Bin Laden finally dead

A bittersweet moment: he deserved to die, but it took so long  to track him down, despite all of the billions spent in intelligence and high-tech defense gear, that by the time he died it seemed almost irrelevant to the wider problems of the region. Also, to think of all the time and lives wasted, and the unnecessary, criminal ventures like the war on Iraq that were justified in the name of fighting Bin Laden. But I'm a believer in revenge, and symbolically this is important for the US, and for the families of the victims of 9/11. Let's hope this might be used as an occasion to turn the page in US foreign policy. 
Several things do strike you, though. First, outside of Pakistan and the US this won't be much of a big deal — and it probably wouldn't have been either at any point in the last decade, which goes to show how the alarmism about Bin Laden being some kind of popular figure in the Muslim world was misplaced. Secondly, where's Ayman Zawahri? And thirdly, the amount of Pakistani complicity with Bin Laden really seems beyond the pale. From the NYT:

The strike could exacerbate deep tensions with Pakistan, which has periodically bristled at American counterterrorism efforts even as Bin Laden evidently found safe refuge on its territory for nearly a decade. Since taking office, Mr. Obama has ordered significantly more drone strikes on suspected terrorist targets in Pakistan, stirring public anger there and prompting the Pakistani government to protest.

When the end came for Bin Laden, he was found not in the remote tribal areas along the Pakistani-Afghan border where he has long been presumed to be sheltered, but in a massive compound about an hour’s drive north from the Pakistani capital of Islamabad. He was hiding in the medium-sized city of Abbottabad, home to a large Pakistani military base and a military academy of the Pakistani Army.

Mr. Obama called President Asif Ali Zardari of Pakistan to tell him about the strike after it was set in motion, and his advisers called their Pakistani counterparts. “They agree that this is a good and historic day for both of our nations,” Mr. Obama said.

. . .

Mr. Obama said Pakistan had helped develop the intelligence that led to Bin Laden, but an American official said the Pakistani government was not informed about the strike in advance. “We shared our intelligence on this compound with no other country, including Pakistan,” the official said.

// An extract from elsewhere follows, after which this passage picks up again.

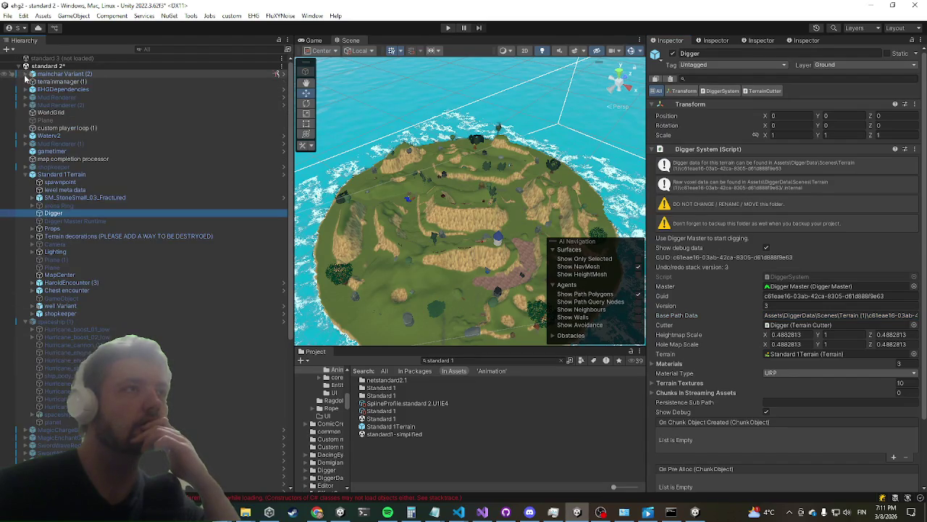
click(25, 81)
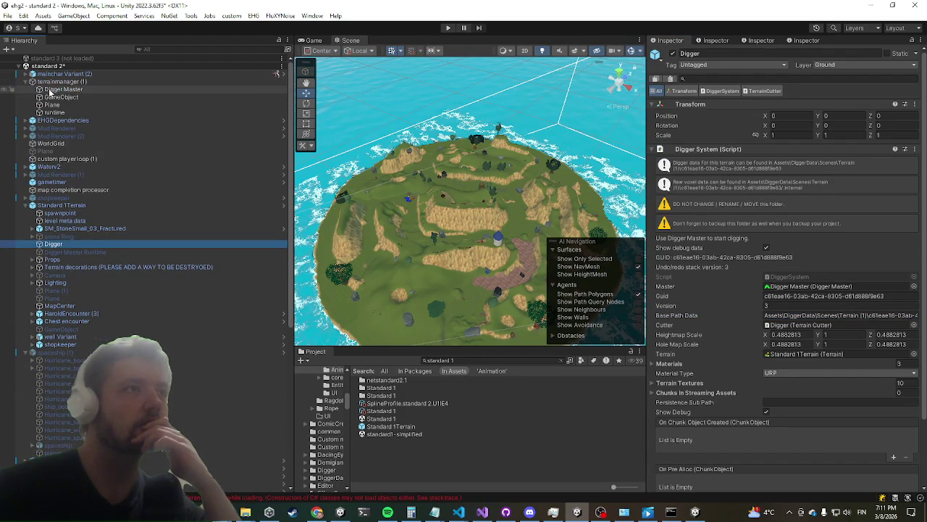
click(61, 90)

Mr. Obama recalled his statements in the 2008 presidential campaign when he vowed to order American forces to strike inside Pakistan if necessary even without Islamabad’s permission. “That is what we’ve done,” he said. “But it’s important to note that our counterterrorism cooperation with Pakistan helped lead us to Bin Laden and the compound where he was hiding.”

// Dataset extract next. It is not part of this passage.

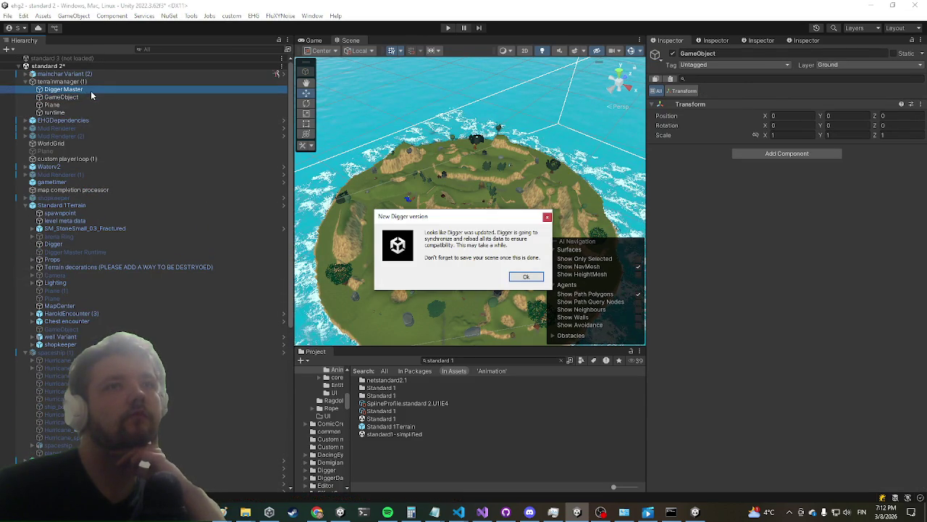
click(525, 278)
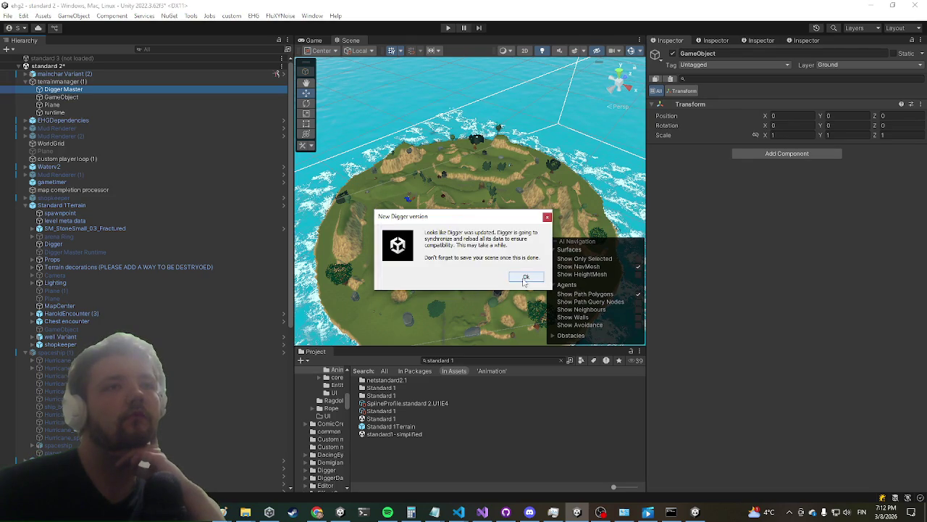
click(525, 278)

Relations with Pakistan had fallen in recent weeks to their lowest point in years. Adm. Mike Mullen, the chairman of the Joint Chiefs of Staff, publicly criticized the Pakistani military two weeks ago for failing to act against extremists allied to Al Qaeda who shelter in the tribal areas of North Waziristan. Last week, Gen. Ashfaq Parvez Kayani, head of the Pakistani Army, said Pakistan had broken the back of terrorism on its territory, prompting skepticism in Washington.